Lambha is a census town in Ahmadabad district in the Indian state of Gujarat. Parts of Vejalpur, Daskroi, Danilimda, Vatva, and Maninagar assembly constituencies jut into Lambha. Many parts of Kheda, Gandhinagar, Ahmedabad West, and Ahmedabad East Lok Sabha constituencies fall in Lambha.

Demographics
 India census, Lambha had a population of 16,725. Males constitute 54% of the population and females 46%. Lambha has an average literacy rate of 72%, higher than the national average of 59.5%: male literacy is 79%, and female literacy is 63%. In Lambha, 13% of the population is under 6 years of age.

Since year 2007, Lambha is considered a part of Ahmedabad. AMC (Amdavad Municipal Corporation) has covered almost all of the areas beyond Sardar Patel Ring Road. Previously, it was one of the rural areas, but now it is considered as urban.

Lambha is well known for the Baliyadev Temple which is under New BaliyaKaka Property Trust. It has one lake which is under development as new Auda TP scheme. There are four schools (Including one English medium and One Government school) in the Area near Lambha.

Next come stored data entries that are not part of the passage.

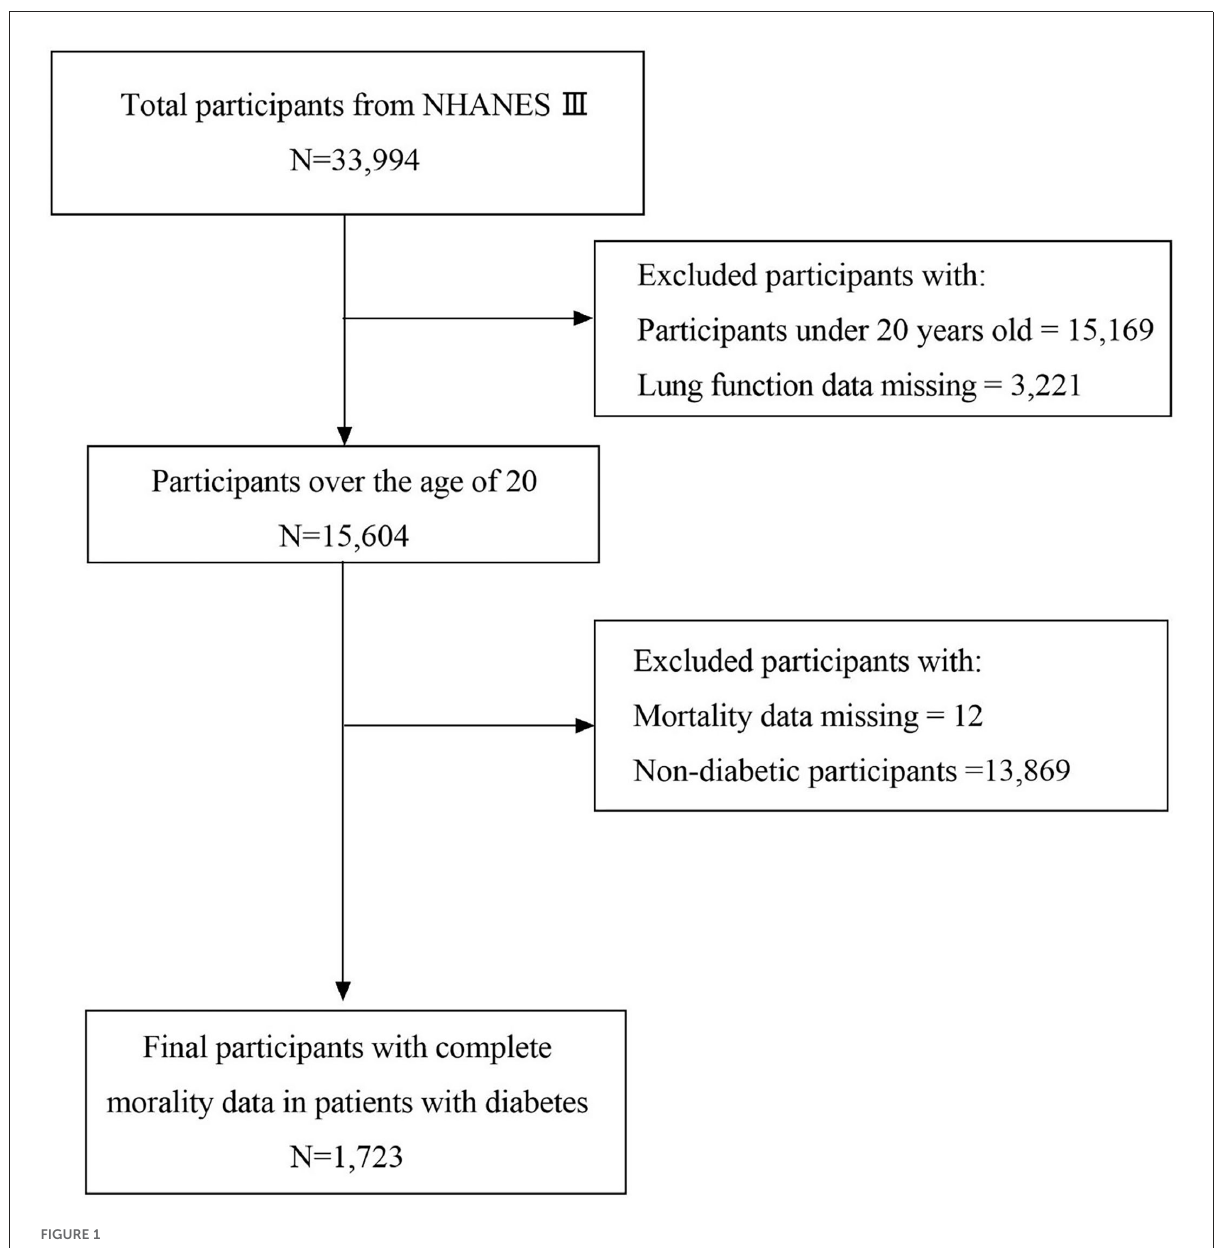
FIGURE1 Study participant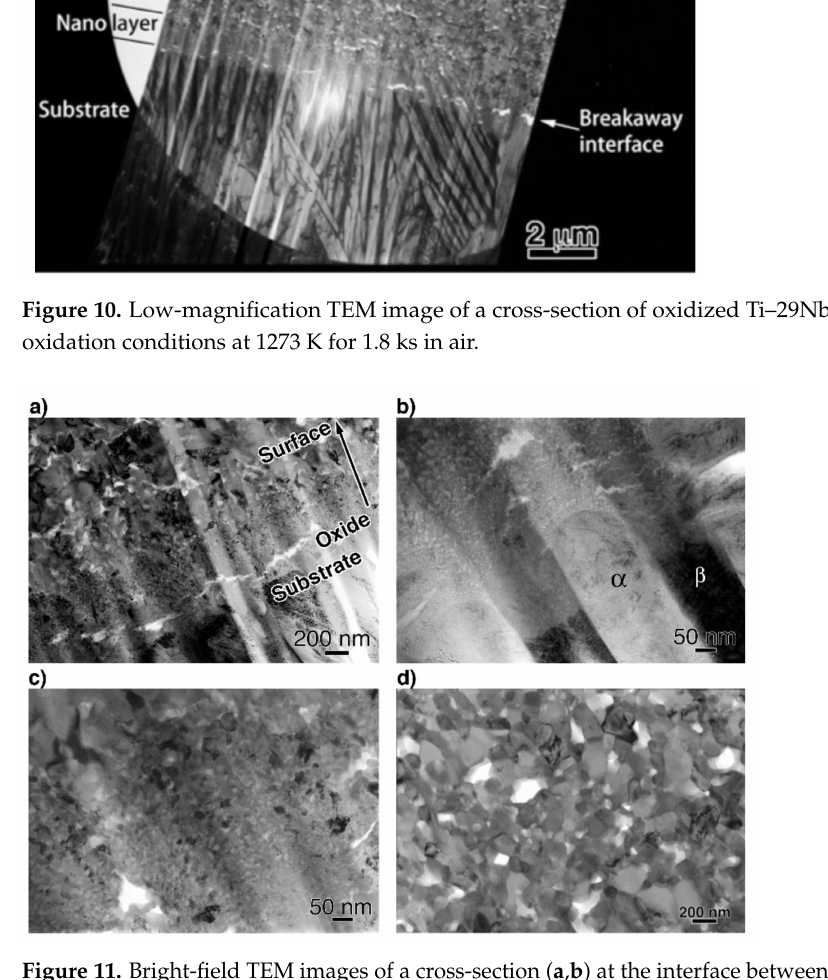
Figure 11. Bright-field TEM images of a cross-section ( a , b ) at the interface between the substrate and oxide layer, ( c ) at transition layer, and ( d ) at the oxide layer. The oxidation conditions at 1273 K for 1.8 ks in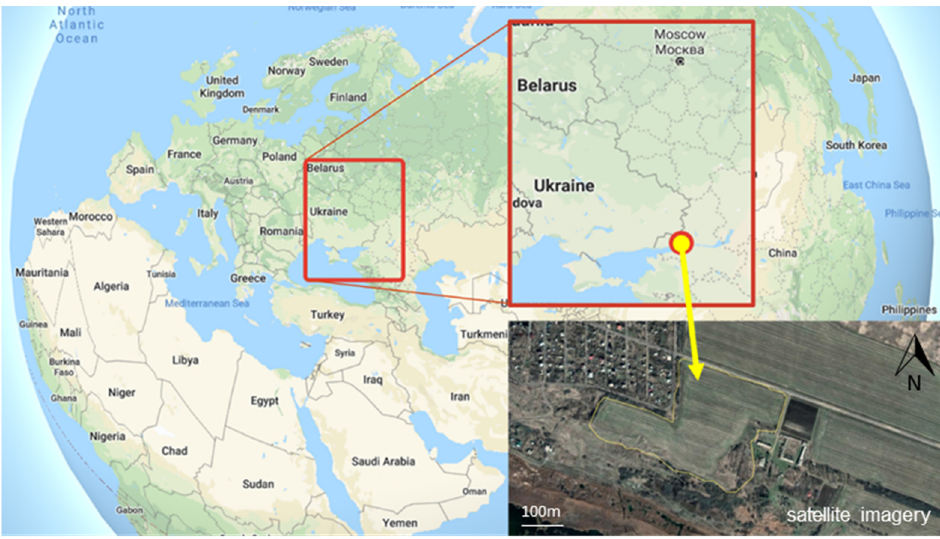
Figure 1. Location of the study site.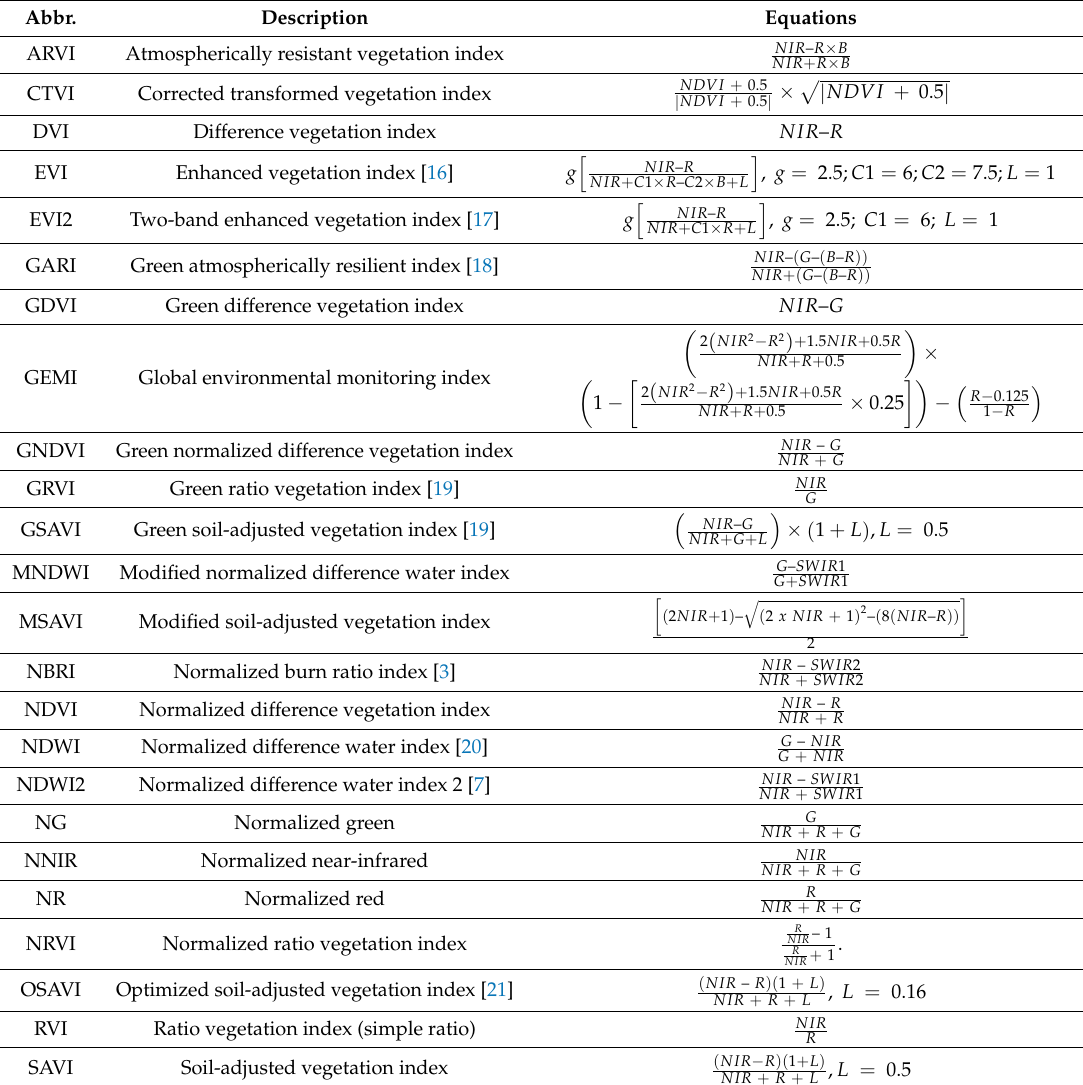
Table 1. The spectral indices and equations used in this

There are few societies namely  Shreeji Park, Gayatri, Shreenath soc. , Narsinh Nagar, Ambalika etc.. developed in lamha near BaliyaDev Temple .

AMC has started their work for developing 4 Lane road from the NH 8 to the Village which is under process as on date 30-09-2013. Due to the development in Ahmedabad, land rate in Lambha has increased.